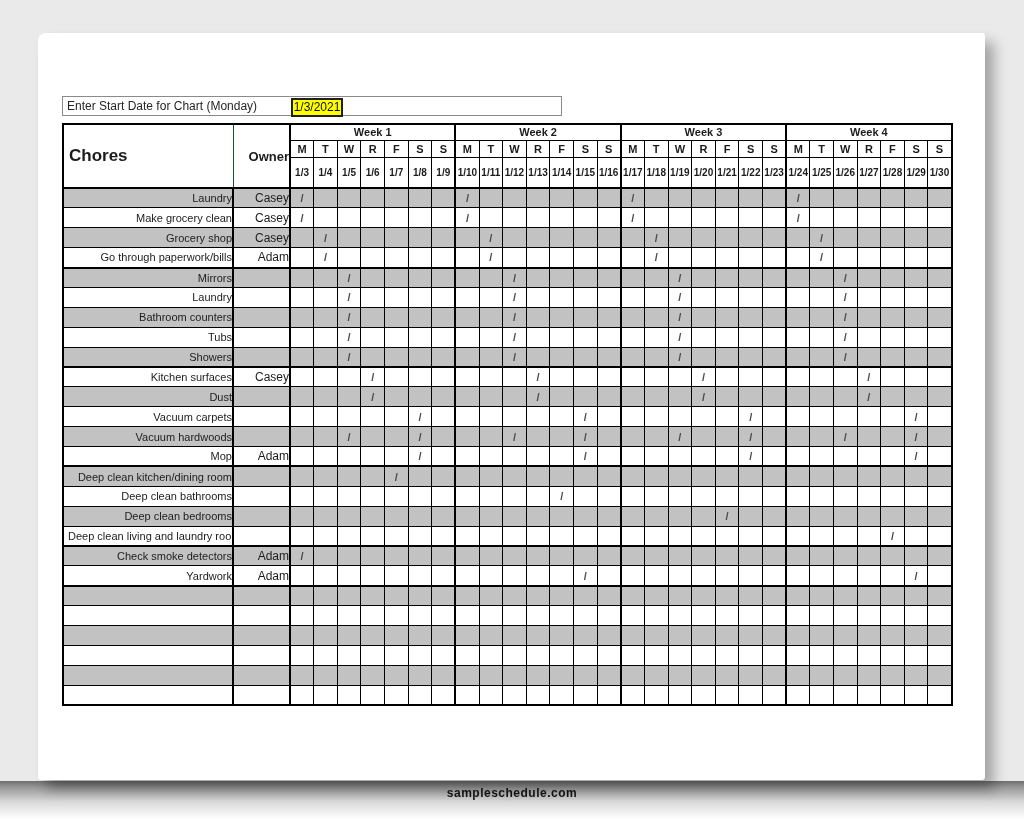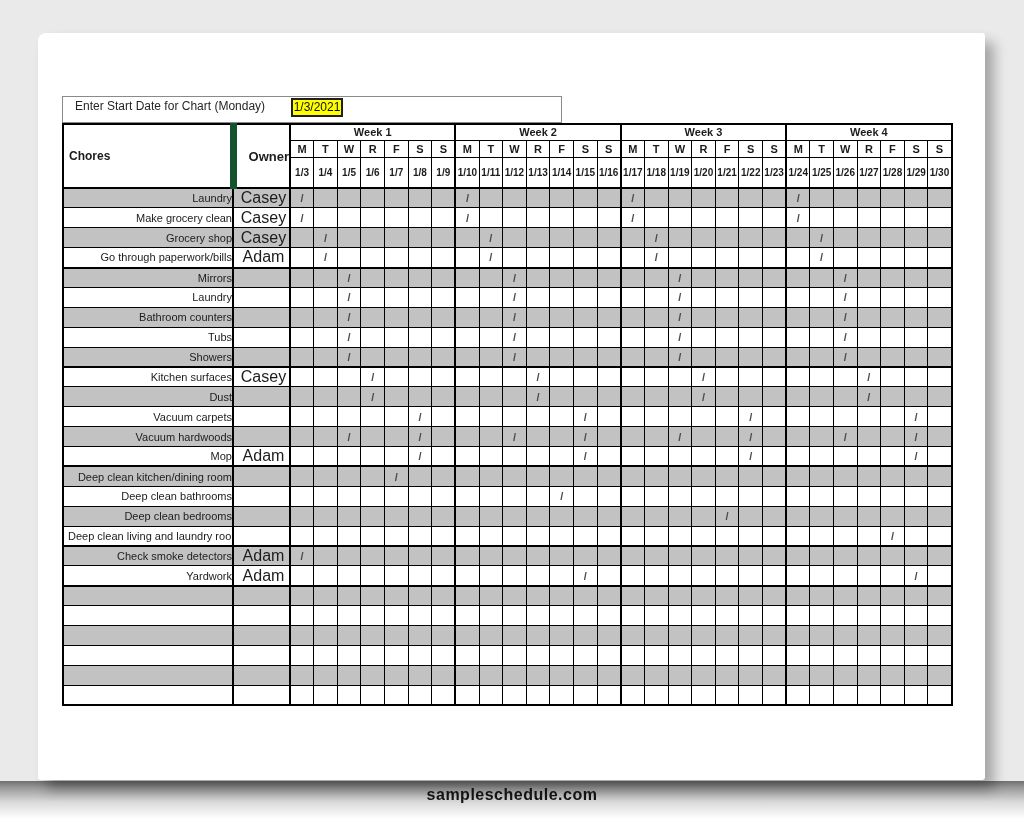--- a/index.html
+++ b/index.html
@@ -3,50 +3,50 @@
 <meta charset="utf-8">
 <style>
   html,body{margin:0;padding:0;}
   body{font-family:"Liberation Sans", sans-serif; background:#e9e9e9;}
   .screen{position:relative; width:1024px; height:819px; overflow:hidden; background:#eaeaea;}
 
   
   .footer-band{position:absolute; left:0; top:781px; width:1024px; height:38px; z-index:1;
     background:linear-gradient(to bottom,#6f6f6f 0%, #9a9a9a 18%, #d9d9d9 55%, #ffffff 100%);}
   .footer-text{position:absolute; left:0; top:5px; width:100%; text-align:center;
-    font-size:16px; font-weight:bold; color:#141414; letter-spacing:0.5px;}
+    font-size:12px; font-weight:bold; color:#141414; letter-spacing:0.5px;}
 
   
   .page{position:absolute; left:38px; top:33px; width:947px; height:747px; background:#ffffff;
     z-index:2; border-radius:8px 3px 3px 3px; box-shadow:9px 9px 13px rgba(0,0,0,0.30);}
 
   
-  .start-strip{position:absolute; left:24px; top:63px; width:500px; height:27px;
+  .start-strip{position:absolute; left:24px; top:63px; width:500px; height:20px;
     border:1px solid #8a8a8a; box-sizing:border-box; font-size:12px; color:#262626;
-    line-height:19px; padding-left:12px;}
+    line-height:19px; padding-left:4px;}
   .start-value{position:absolute; left:253px; top:65px; width:52px; height:19px;
     background:#ffff00; border:2px solid #1f1f1f; box-sizing:border-box; text-align:center;
     font-size:12px; line-height:15px; color:#111;}
 
   
   table.chart{position:absolute; left:24px; top:90px; border-collapse:collapse;
     table-layout:fixed; width:889px; border:2px solid #000;}
   .chart th, .chart td{border:1px solid #000; overflow:hidden; white-space:nowrap;
     padding:0; color:#1c1c1c; box-sizing:border-box;}
-  th.chores-h{font-size:12px; font-weight:bold; text-align:left; padding-left:5px;
-    border-right:7px solid #14532d; border-bottom:2px solid #000;}
+  th.chores-h{font-size:17px; font-weight:bold; text-align:left; padding-left:5px;
+    border-right:1px solid #14532d; border-bottom:2px solid #000;}
   th.owner-h{font-size:13px; font-weight:bold; text-align:right; padding-left:4px;
     border-right:2px solid #000; border-bottom:2px solid #000;}
   th.week-h{font-size:11px; font-weight:bold; text-align:center;}
   th.dayletter{font-size:11px; font-weight:bold; text-align:center;}
   th.datecell{font-size:10px; font-weight:bold; text-align:center; border-bottom:2px solid #000;}
   tr.hrow1{height:16px;} tr.hrow2{height:17px;} tr.hrow3{height:31px;}
   tbody tr{height:19.9px;}
   td.chore-c{font-size:11px; text-align:right; padding-left:4px;}
-  td.owner-c{font-size:16px; text-align:center; padding-left:4px;
+  td.owner-c{font-size:12px; text-align:right; padding-left:4px;
     border-left:2px solid #000; border-right:2px solid #000;}
   td.day-c{font-size:11px; font-weight:bold; text-align:center; color:#4a4a4a;}
   .wk-start{border-left-width:2px !important;}
   tr.stripe td{background:#c2c2c2;}
   tr.grp-top td{border-top-width:2px;}
 </style>
 </head>
 <body>
 
 <div class="screen">

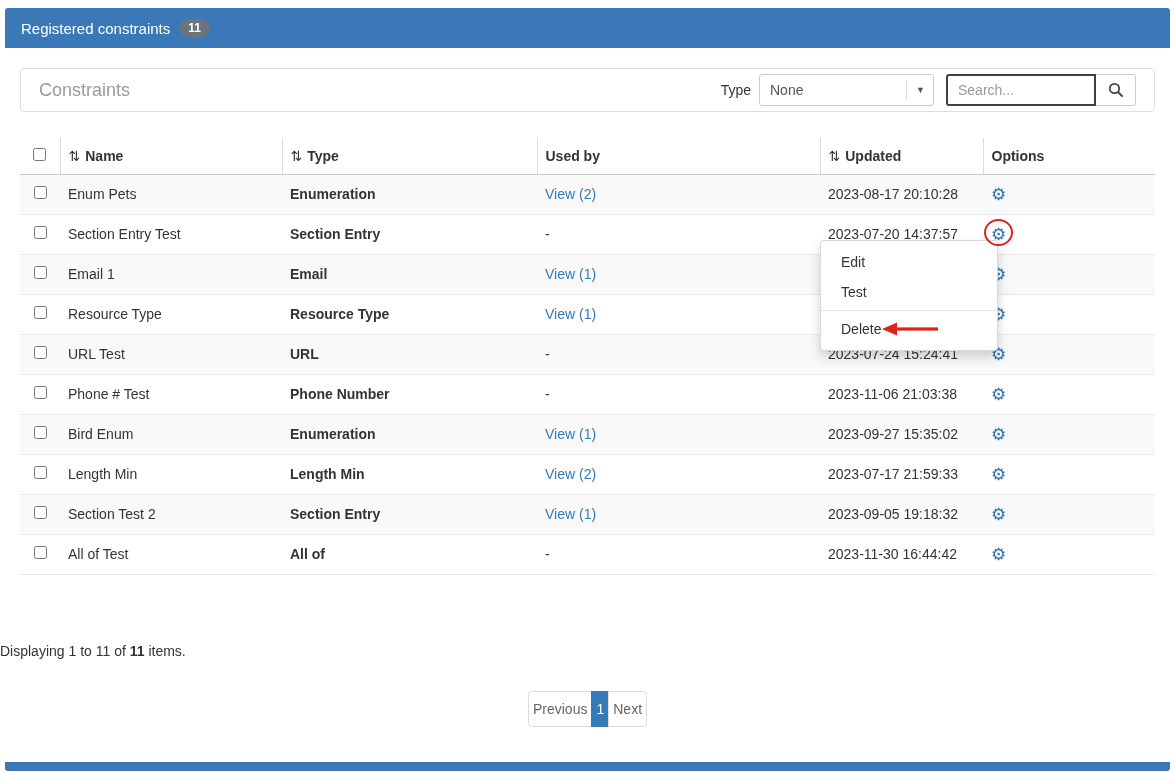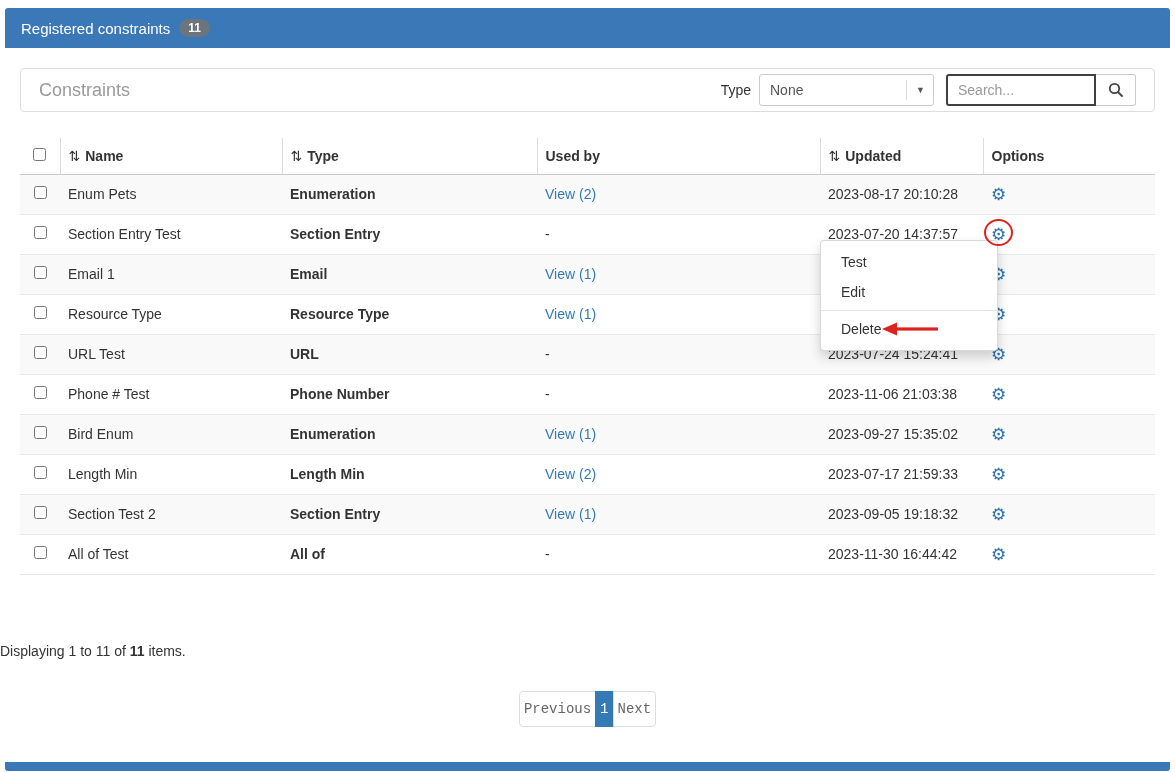--- a/index.html
+++ b/index.html
@@ -39,21 +39,21 @@
   tbody tr:nth-child(odd) { background: #f9f9f9; }
   .sort-ic { font-weight: normal; margin-right: 5px; color: #333; }
   .c-type { font-weight: bold; }
   .view-link { color: #337ab7; text-decoration: none; cursor: pointer; }
   .gear { color: #2a72ad; font-size: 17px; cursor: pointer; line-height: 1; }
 
   
   .summary { position: absolute; left: 0; top: 643px; width: 100%; text-align: left; font-size: 14px; color: #333; }
   .pagination { position: absolute; left: 0; top: 691px; width: 100%; display: flex; justify-content: center; }
   .page-btn { display: inline-block; padding: 7px 4px; font-size: 14px; line-height: 20px; border: 1px solid #ddd;
-              background: #fff; color: #666; margin-left: -1px; cursor: pointer; text-decoration: none; font-family: Liberation Mono, monospace; }
+              background: #fff; color: #666; margin-left: -1px; cursor: pointer; text-decoration: none; }
   .page-btn.first { border-radius: 4px 0 0 4px; margin-left: 0; }
   .page-btn.last { border-radius: 0 4px 4px 0; }
   .page-btn.active { background: #337ab7; border-color: #337ab7; color: #fff; }
 
   
   .bottombar { position: absolute; left: 5px; top: 762px; width: 1165px; height: 9px; background: #3a78b8;
                border-radius: 0 0 3px 3px; }
 
   
   .options-menu { position: absolute; left: 820px; top: 240px; width: 178px; background: #fff;
@@ -218,22 +218,22 @@
 
   <div class="pagination">
     <a class="page-btn first">Previous</a>
     <a class="page-btn active">1</a>
     <a class="page-btn last">Next</a>
   </div>
 
   <div class="bottombar"></div>
 
   <div class="options-menu">
+    <div class="menu-item">Edit</div>
     <div class="menu-item">Test</div>
-    <div class="menu-item">Edit</div>
     <div class="menu-divider"></div>
     <div class="menu-item">Delete</div>
   </div>
 
   <div class="anno-circle"></div>
 
   <svg class="anno-arrow" width="58" height="16" viewBox="0 0 58 16">
     <polygon points="0,8 15,1.5 15,14.5" fill="#dc241f"></polygon>
     <rect x="13" y="6.4" width="43" height="3.2" fill="#dc241f"></rect>
   </svg>

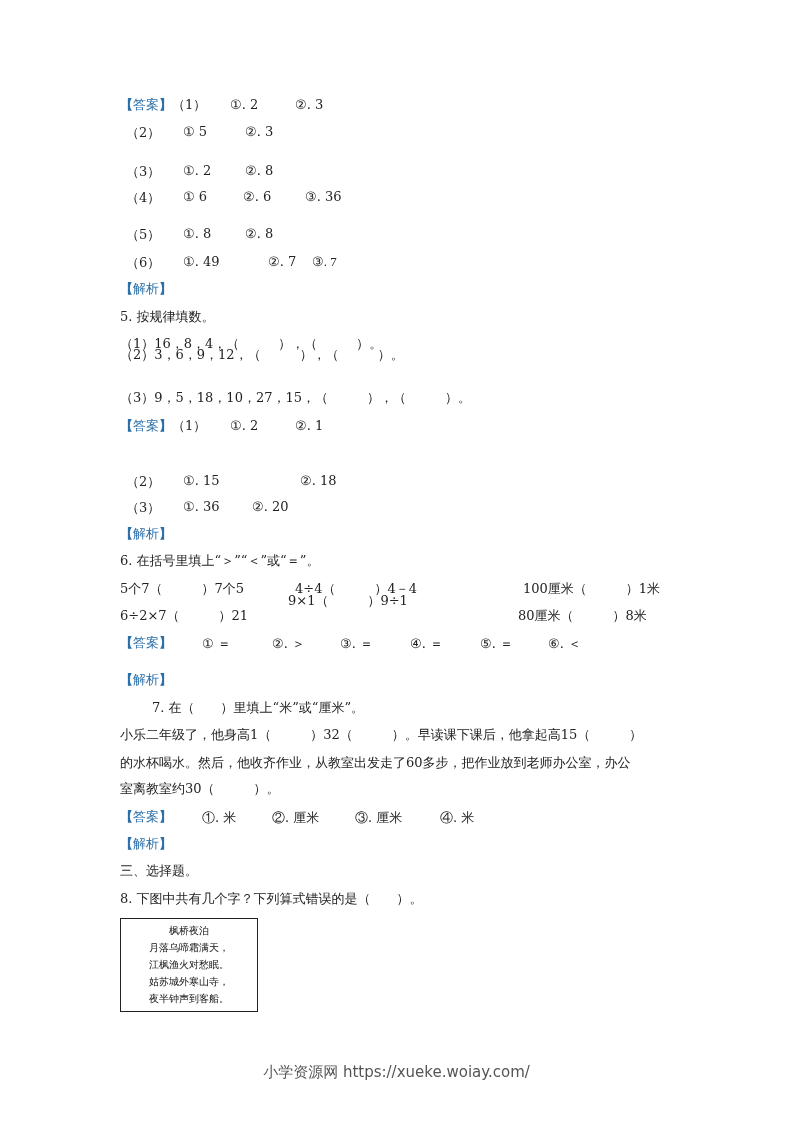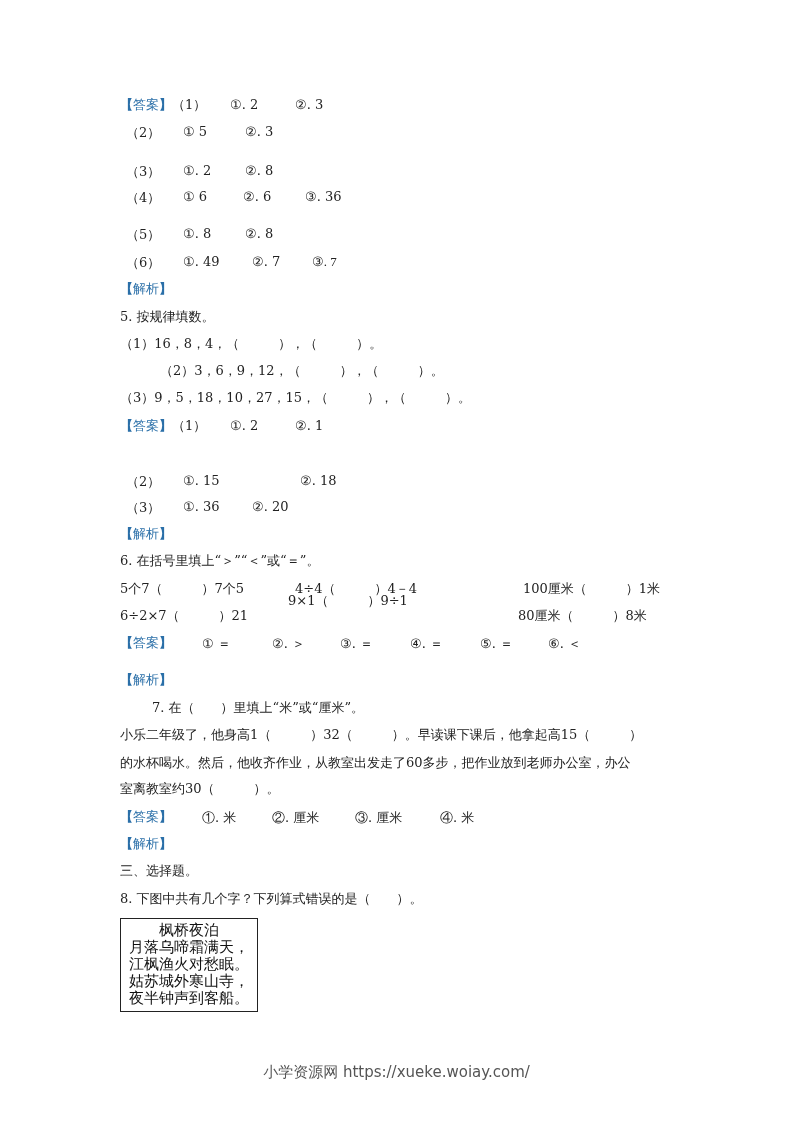--- a/index.html
+++ b/index.html
@@ -10,21 +10,21 @@
       font-size: 13px;
     }
     .line { position: absolute; left: 120px; white-space: nowrap; line-height: 16px; }
     .tag { color: #2a6fa8; }
     .bracket { color: #2a6fa8; font-weight: bold; }
     .cell { position: absolute; white-space: nowrap; }
     .poem-box {
       position: absolute; left: 120px; top: 918px; width: 138px; height: 94px;
       border: 1px solid #222; box-sizing: border-box;
       font-family: "DejaVu Sans", "Liberation Sans", sans-serif;
-      font-size: 15px; line-height: 17px; text-align: center; padding-top: 3px;
+      font-size: 10px; line-height: 17px; text-align: center; padding-top: 3px;
       color: #111;
     }
     .footer {
       position: absolute; top: 1063px; left: 0; width: 793px; text-align: center;
       font-family: "DejaVu Sans", "Liberation Sans", sans-serif;
       font-size: 15px; color: #555;
     }
   </style>
 </head>
 <body>
@@ -47,30 +47,30 @@
 <span class="cell" style="left:183px;top:189px;">① 6</span>
 <span class="cell" style="left:243px;top:189px;">②. 6</span>
 <span class="cell" style="left:305px;top:189px;">③. 36</span>
 
 <span class="cell" style="left:126px;top:226px;">（5）</span>
 <span class="cell" style="left:183px;top:226px;">①. 8</span>
 <span class="cell" style="left:245px;top:226px;">②. 8</span>
 
 <span class="cell" style="left:126px;top:254px;">（6）</span>
 <span class="cell" style="left:183px;top:254px;">①. 49</span>
-<span class="cell" style="left:252px;top:254px;">②. 7</span>
+<span class="cell" style="left:268px;top:254px;">②. 7</span>
 <span class="cell" style="left:312px;top:254px;font-family:Liberation Serif, serif;">③. 7</span>
 
 <div class="line" style="top:281px;">
   <span class="bracket">【</span><span class="tag">解析</span><span class="bracket">】</span>
 </div>
 
 <div class="line" style="top:309px;">5. 按规律填数。</div>
 <div class="line" style="top:336px;">（1）16，8，4，（　　　），（　　　）。</div>
-<div class="line" style="top:363px;margin-left:40px;">（2）3，6，9，12，（　　　），（　　　）。</div>
+<div class="line" style="top:347px;">（2）3，6，9，12，（　　　），（　　　）。</div>
 <div class="line" style="top:390px;">（3）9，5，18，10，27，15，（　　　），（　　　）。</div>
 
 <div class="line" style="top:418px;">
   <span class="bracket">【</span><span class="tag">答案</span><span class="bracket">】</span><span>（1）</span>
 </div>
 <span class="cell" style="left:230px;top:418px;">①. 2</span>
 <span class="cell" style="left:295px;top:418px;">②. 1</span>
 
 <span class="cell" style="left:126px;top:473px;">（2）</span>
 <span class="cell" style="left:183px;top:473px;">①. 15</span>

Exercise directions: Only the lines above from the line with "top:5px; width:100%; text-align:center;" to the line with "left:24px; top:90px; border-collapse:collapse;", those two lines included, should be reproduced exactly.

Exercise solution:
   .footer-text{position:absolute; left:0; top:5px; width:100%; text-align:center;
-    font-size:16px; font-weight:bold; color:#141414; letter-spacing:0.5px;}
+    font-size:12px; font-weight:bold; color:#141414; letter-spacing:0.5px;}
 
   
   .page{position:absolute; left:38px; top:33px; width:947px; height:747px; background:#ffffff;
     z-index:2; border-radius:8px 3px 3px 3px; box-shadow:9px 9px 13px rgba(0,0,0,0.30);}
 
   
-  .start-strip{position:absolute; left:24px; top:63px; width:500px; height:27px;
+  .start-strip{position:absolute; left:24px; top:63px; width:500px; height:20px;
     border:1px solid #8a8a8a; box-sizing:border-box; font-size:12px; color:#262626;
-    line-height:19px; padding-left:12px;}
+    line-height:19px; padding-left:4px;}
   .start-value{position:absolute; left:253px; top:65px; width:52px; height:19px;
     background:#ffff00; border:2px solid #1f1f1f; box-sizing:border-box; text-align:center;
     font-size:12px; line-height:15px; color:#111;}
 
   
   table.chart{position:absolute; left:24px; top:90px; border-collapse:collapse;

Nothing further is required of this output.